Choomba, the fourth oldest gorilla in the world, was euthanized at Zoo Atlanta at the age of 59

The world’s oldest gorilla was euthanized at Zoo Atlanta.

Photo: Alexas_Photos / Pixabay

Choomba, the fourth oldest gorilla in the world, and who lived at Zoo Atlanta, she was euthanized at the age of 59 due to his deteriorating state of health.

According to the zoo statement, the gorilla suffered from advanced arthritis and other age-related conditions that diminished his quality of life days before his death.

“Our animal care and veterinary teams have been closely monitoring Choomba in recent days following a marked decline in her physical condition due to the advanced arthritis and other age-related complications. Given his poor prognosis and out of concern for his comfort and quality of life, the teams made the difficult decision to euthanize him today,” Zoo Atlanta said in a statement Thursday.

She was the second oldest gorilla in the zoo. and the fourth oldest in the world.

This is an extremely difficult day for Zoo Atlanta. and most particularly to the Choomba care team, who knew her intimately and watched and cared for her daily with the utmost dedication,” said Jennifer Mickelberg, Vice President of Collections and Conservation.

Choomba is considered one of the founding gorillas at Zoo Atlanta, where she arrived in 1988, and was the mother of Machi, Kudzoo and Sukari.
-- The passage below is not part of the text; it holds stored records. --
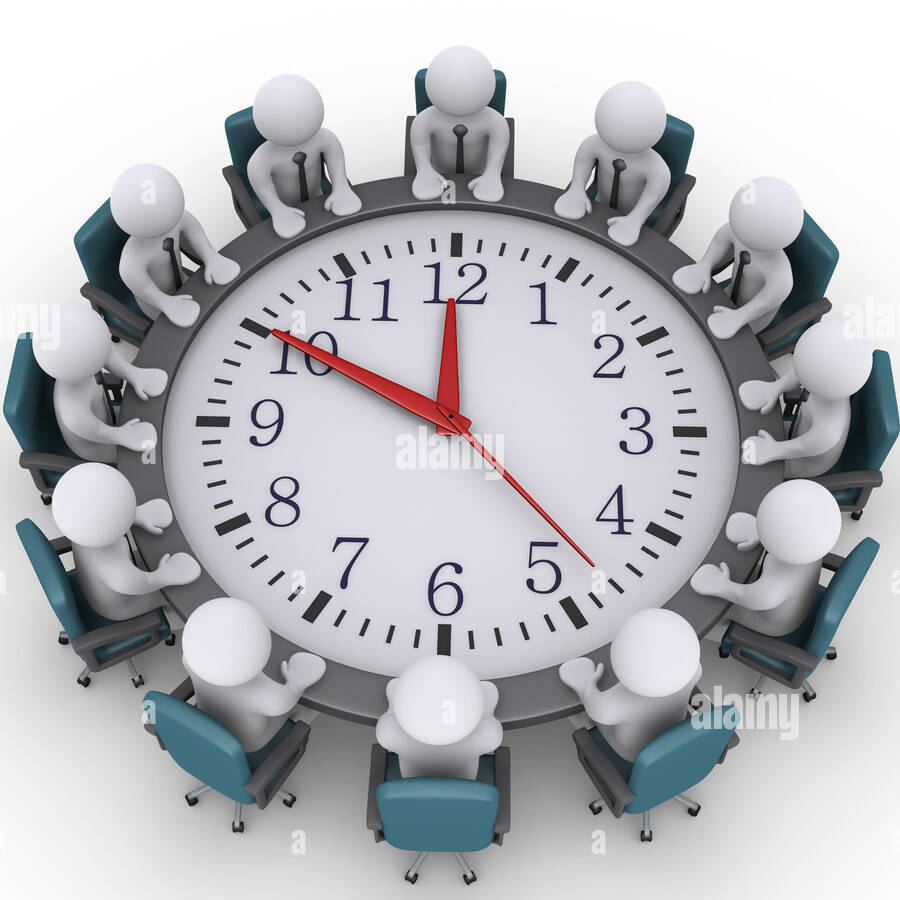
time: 11:50
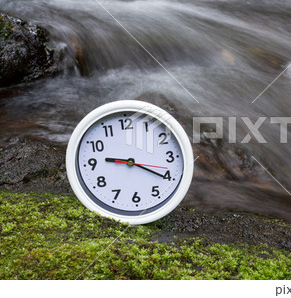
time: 9:20
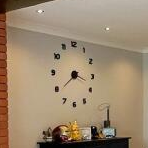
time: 3:39
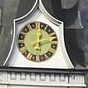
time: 12:12
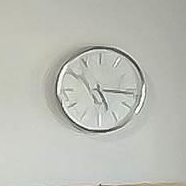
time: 5:15
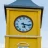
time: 5:16
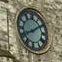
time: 8:09
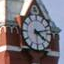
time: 4:12
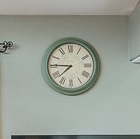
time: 7:45
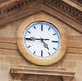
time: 4:45
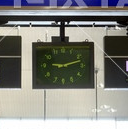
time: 9:12
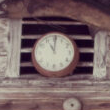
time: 11:00
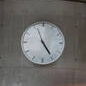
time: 4:56
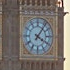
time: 4:06
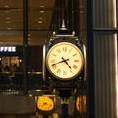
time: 4:41
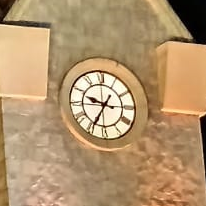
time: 9:35
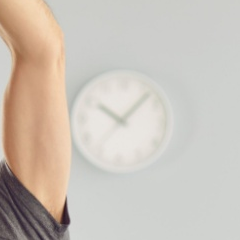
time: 10:06
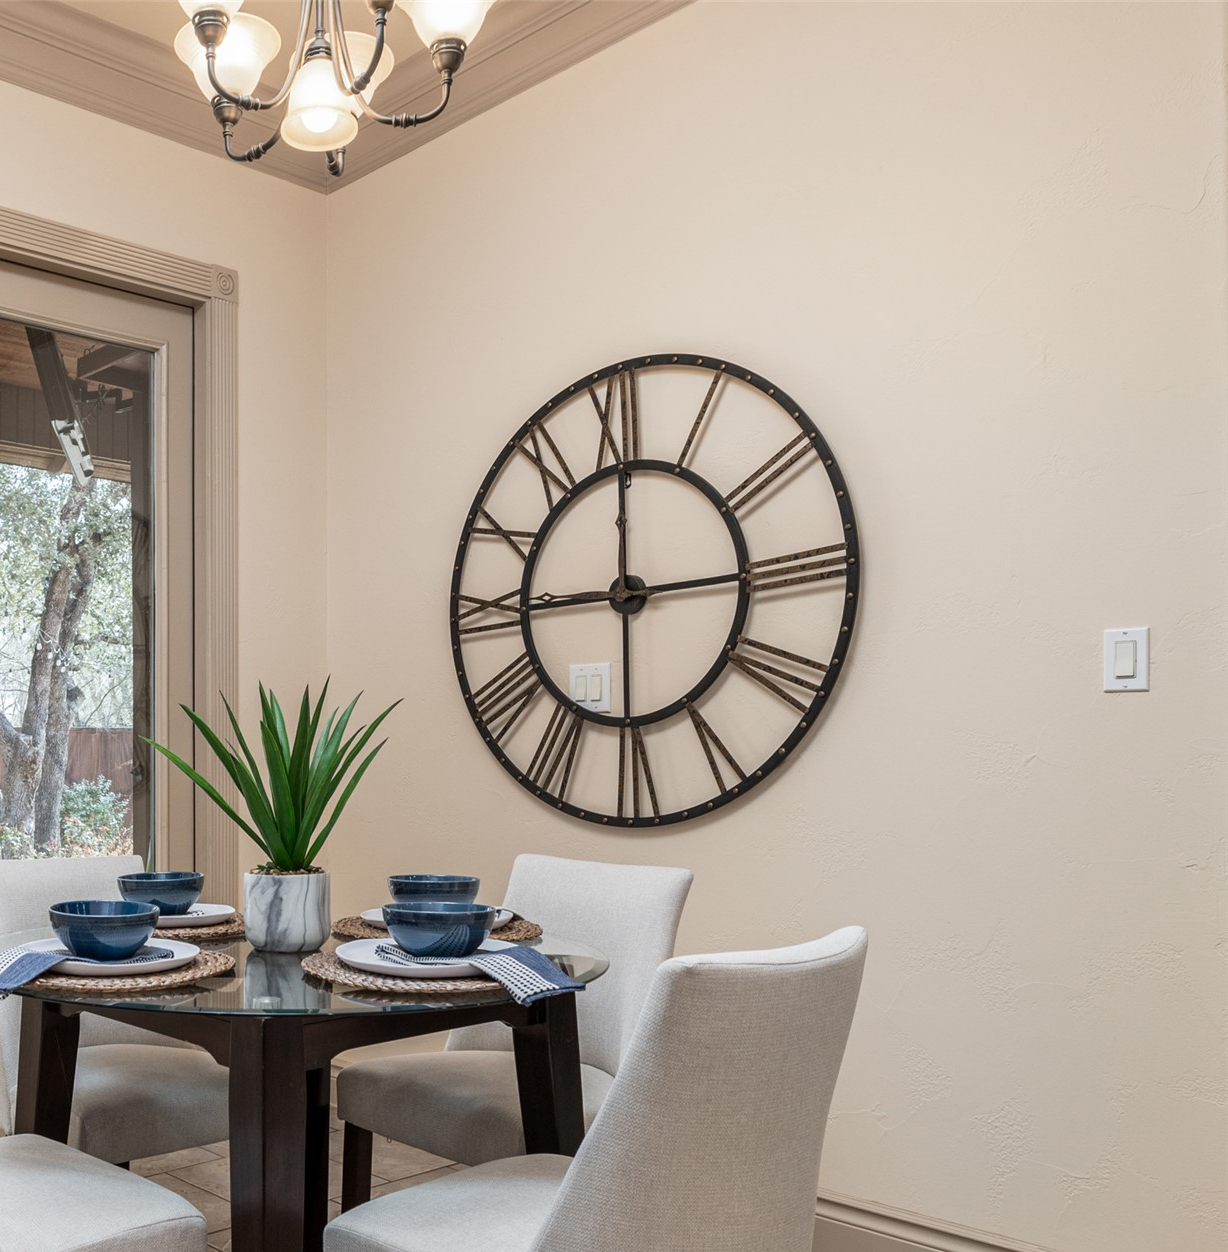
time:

He also left behind grandchildren, great-grandchildren and great-great-grandchildren who live in accredited zoos in the US, according to the release.

Associate Primate Caregiver Jodi Carrigan noted that Choomba was “bold”, “strong”, “independent”, “fiercely loyal to her family”. And she added that she will be greatly missed.

As gorillas are considered geriatric after the age of 40, in recent years, Choomba had been living in a social group with Ozzie, who at 61 is the world’s oldest living gorilla; his daughter Machi, 45 years old; and Kuchi, 37 years old.

Choomba leaves a tremendous legacy at Zoo Atlanta, in the zoological gorilla population in North America, and in the hearts of those who knew them best,” added Mickelberg.